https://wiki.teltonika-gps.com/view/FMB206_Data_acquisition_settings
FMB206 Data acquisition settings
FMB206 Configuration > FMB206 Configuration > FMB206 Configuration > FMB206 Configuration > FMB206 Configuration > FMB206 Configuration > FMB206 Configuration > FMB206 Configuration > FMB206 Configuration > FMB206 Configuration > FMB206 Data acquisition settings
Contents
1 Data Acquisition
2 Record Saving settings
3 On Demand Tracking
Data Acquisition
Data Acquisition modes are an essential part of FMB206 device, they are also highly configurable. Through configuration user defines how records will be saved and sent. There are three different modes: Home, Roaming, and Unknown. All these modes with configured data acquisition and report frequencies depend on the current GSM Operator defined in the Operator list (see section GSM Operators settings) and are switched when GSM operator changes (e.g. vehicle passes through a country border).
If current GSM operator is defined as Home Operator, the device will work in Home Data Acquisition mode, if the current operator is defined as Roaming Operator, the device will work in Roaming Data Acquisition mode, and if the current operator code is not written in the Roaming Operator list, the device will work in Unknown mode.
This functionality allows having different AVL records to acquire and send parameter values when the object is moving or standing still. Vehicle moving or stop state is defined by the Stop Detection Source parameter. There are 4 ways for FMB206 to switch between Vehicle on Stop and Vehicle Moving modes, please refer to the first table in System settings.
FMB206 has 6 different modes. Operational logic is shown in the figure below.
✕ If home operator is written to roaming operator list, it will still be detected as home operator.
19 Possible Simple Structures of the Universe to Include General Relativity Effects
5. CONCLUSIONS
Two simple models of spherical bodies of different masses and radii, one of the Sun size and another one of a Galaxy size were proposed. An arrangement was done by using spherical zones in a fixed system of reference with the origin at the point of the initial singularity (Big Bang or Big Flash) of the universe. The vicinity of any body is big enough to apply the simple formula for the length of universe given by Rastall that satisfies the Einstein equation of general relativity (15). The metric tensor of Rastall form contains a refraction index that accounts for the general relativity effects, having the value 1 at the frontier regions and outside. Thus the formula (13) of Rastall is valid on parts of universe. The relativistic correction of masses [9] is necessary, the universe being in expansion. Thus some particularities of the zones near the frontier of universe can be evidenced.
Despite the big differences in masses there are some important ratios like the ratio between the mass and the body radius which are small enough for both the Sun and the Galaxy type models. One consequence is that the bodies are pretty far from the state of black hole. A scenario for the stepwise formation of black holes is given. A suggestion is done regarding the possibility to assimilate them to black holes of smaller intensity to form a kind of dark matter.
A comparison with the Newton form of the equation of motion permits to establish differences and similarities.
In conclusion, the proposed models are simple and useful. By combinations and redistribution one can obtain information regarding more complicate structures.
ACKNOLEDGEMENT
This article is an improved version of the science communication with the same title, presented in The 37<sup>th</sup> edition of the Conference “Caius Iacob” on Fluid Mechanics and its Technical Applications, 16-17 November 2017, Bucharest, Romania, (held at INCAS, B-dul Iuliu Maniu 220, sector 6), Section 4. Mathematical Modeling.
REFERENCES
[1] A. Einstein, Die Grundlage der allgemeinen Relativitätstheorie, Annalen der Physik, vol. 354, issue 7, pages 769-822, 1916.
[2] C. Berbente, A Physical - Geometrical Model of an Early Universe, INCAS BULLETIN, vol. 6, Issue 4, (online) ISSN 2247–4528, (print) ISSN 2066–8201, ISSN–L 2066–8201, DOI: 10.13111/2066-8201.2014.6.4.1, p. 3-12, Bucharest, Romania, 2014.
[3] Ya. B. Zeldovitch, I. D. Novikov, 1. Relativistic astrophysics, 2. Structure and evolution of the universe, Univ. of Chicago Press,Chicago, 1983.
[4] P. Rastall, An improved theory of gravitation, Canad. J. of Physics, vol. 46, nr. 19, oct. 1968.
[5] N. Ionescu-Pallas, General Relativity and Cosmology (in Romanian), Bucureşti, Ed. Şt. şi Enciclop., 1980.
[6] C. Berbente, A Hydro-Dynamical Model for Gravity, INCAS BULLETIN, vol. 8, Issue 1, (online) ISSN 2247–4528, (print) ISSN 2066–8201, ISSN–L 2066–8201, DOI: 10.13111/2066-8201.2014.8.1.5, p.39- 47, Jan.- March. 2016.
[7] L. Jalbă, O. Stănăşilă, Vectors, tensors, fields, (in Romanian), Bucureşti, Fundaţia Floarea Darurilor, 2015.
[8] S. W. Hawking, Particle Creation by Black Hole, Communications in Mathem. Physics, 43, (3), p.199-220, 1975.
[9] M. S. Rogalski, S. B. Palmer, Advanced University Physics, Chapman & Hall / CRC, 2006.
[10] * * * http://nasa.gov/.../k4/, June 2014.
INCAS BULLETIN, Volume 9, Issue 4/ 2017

....................

Problem statement: Go through the lines above. Select every one that has the string "written".

Worked solution:
If current GSM operator is defined as Home Operator, the device will work in Home Data Acquisition mode, if the current operator is defined as Roaming Operator, the device will work in Roaming Data Acquisition mode, and if the current operator code is not written in the Roaming Operator list, the device will work in Unknown mode.
✕ If home operator is written to roaming operator list, it will still be detected as home operator.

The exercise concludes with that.